Once you get the hang of using an Apple machine with the funky Mighty Mouse, and learning your way around the Expose and the million keyboard shortcuts, its a pretty straight-forward OS to interract with. The only thing I might want to complain about is the lack of focus-follows-mouse support in the windows manager. Ever since my school days of playing around with Enlightment, I have been addicted to this very customized preference.

Anyway, other than that, here is a list of differences I see between Mac and Linux -
  1. Ease of installation of software - On Linux, installing a software or application is not the most complicated process, but it takes time - the basic steps are downloading the binary or the tar ball, unzip it, make it, and then copy the files over to /the/proper/location. On an Apple, all you do is download the mac-os-version and copy it to Applications. Thats it - how easy is that.
  2. The Dashboard - On Linux, you would probably need to start up all these applications in a different desktop - there is no dock like functionality. On an Apple, its always there at your beck and call . I like using it without the need to crank up the date app or the calendar app or the weather app.
  3. Fluid - There is no way that I can explain how convenient SSBs are!! I have facebook, hahlo, jango, zimbra mail all opened up as its own little application. There are neat scripts that make the GUI look better and I don't have to bother about whether one app might cause a crash in another. So sure, I could open up different sessions of FF but it is not the same experience. Also, fluid is based on the Safari technology, its a lot faster.
  4. TextMate - Eclipse is way too bloated to code. If I am not writing java code, Eclipse is more of a hassle to use than anything. Textmate is so easy to use, so many different templates and such a simple interface.
  5. iTunes - I have tried to use amarok to sync my ipods. It hasn't been a complete disaster but its not intuitive. iTunes does it the best!
  6. Prettier fonts/design/layout/shadows/GUI - Need I say more - its just prettier!

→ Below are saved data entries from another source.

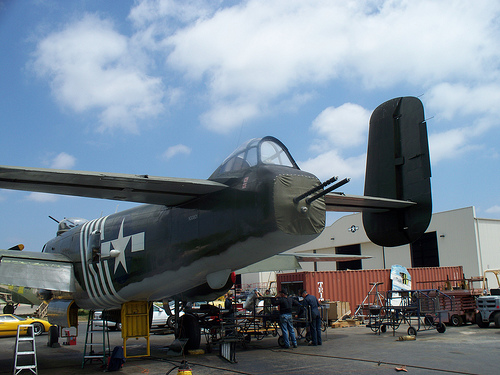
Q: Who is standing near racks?
A: Two men.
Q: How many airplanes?
A: One.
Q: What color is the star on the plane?
A: White.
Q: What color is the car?
A: Yellow.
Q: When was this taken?
A: During the day time.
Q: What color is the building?
A: Tan.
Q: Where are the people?
A: On tarmac.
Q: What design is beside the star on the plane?
A: Stripes.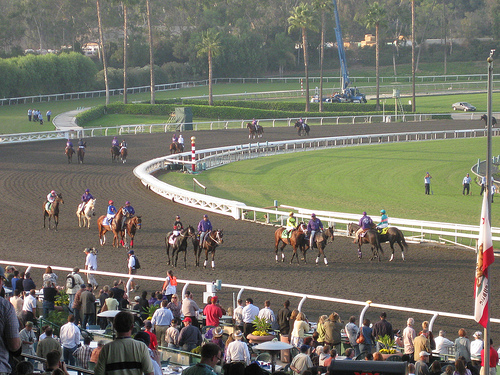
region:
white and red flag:
[474, 189, 495, 329]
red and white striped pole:
[189, 136, 196, 172]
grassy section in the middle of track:
[153, 135, 498, 249]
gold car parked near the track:
[451, 102, 473, 113]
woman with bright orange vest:
[161, 268, 177, 300]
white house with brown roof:
[81, 42, 98, 57]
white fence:
[1, 259, 498, 365]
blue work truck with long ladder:
[318, 1, 365, 104]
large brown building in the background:
[358, 32, 375, 47]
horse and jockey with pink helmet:
[41, 189, 64, 230]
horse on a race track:
[40, 186, 67, 230]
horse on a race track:
[72, 189, 96, 229]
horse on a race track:
[94, 198, 129, 247]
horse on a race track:
[120, 200, 145, 245]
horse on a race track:
[165, 210, 192, 270]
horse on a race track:
[192, 214, 224, 269]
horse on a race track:
[272, 208, 309, 261]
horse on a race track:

Hopefully I can code up the next-earth-shattering application on my new beautiful desktop, and then this purchase would be justified!

6 comments:

Just a testing blogger blog said...

To be fair to linux, most non-brain dead distributions have a really easy way to install software. Ubuntu is one such example of a system that does it well.

Sonali said...

Yast on OpenSuse is hardly the easiest software-installer. I have had issues with it in the past.

Mark said...

Sonali,
I hope that you realize that your husband is the Only Person in the Entire World (that i know) that uses the acronym "SSB". Whenever he says it at work people just give him blank looks.

Sonali said...

Mark,
Since my husband introduced me to Fluid, I use the acronym too! He is not very happy with your comment ;)

Anonymous said...

Why put them up against each other when you can mod leopard to run mac and linux apps. I did. Look at fink commander (not real linux apps tho recompiled) I just manuly added the apt-get commands and linux toolkits to macs unix. Then you have linux and mac applications running side by side natively without lag.

Anonymous said...

Installing software in Mac is easy??.I guess that statement is a joke.sudo apt-get install or Ubuntu Software center is much better than mac .First of all how many free good applications Apple Store or other services provides in mac.Apple delivers Mac in a server like (8 cpu 8 gB RAM and i7) hardware and it still runs slow.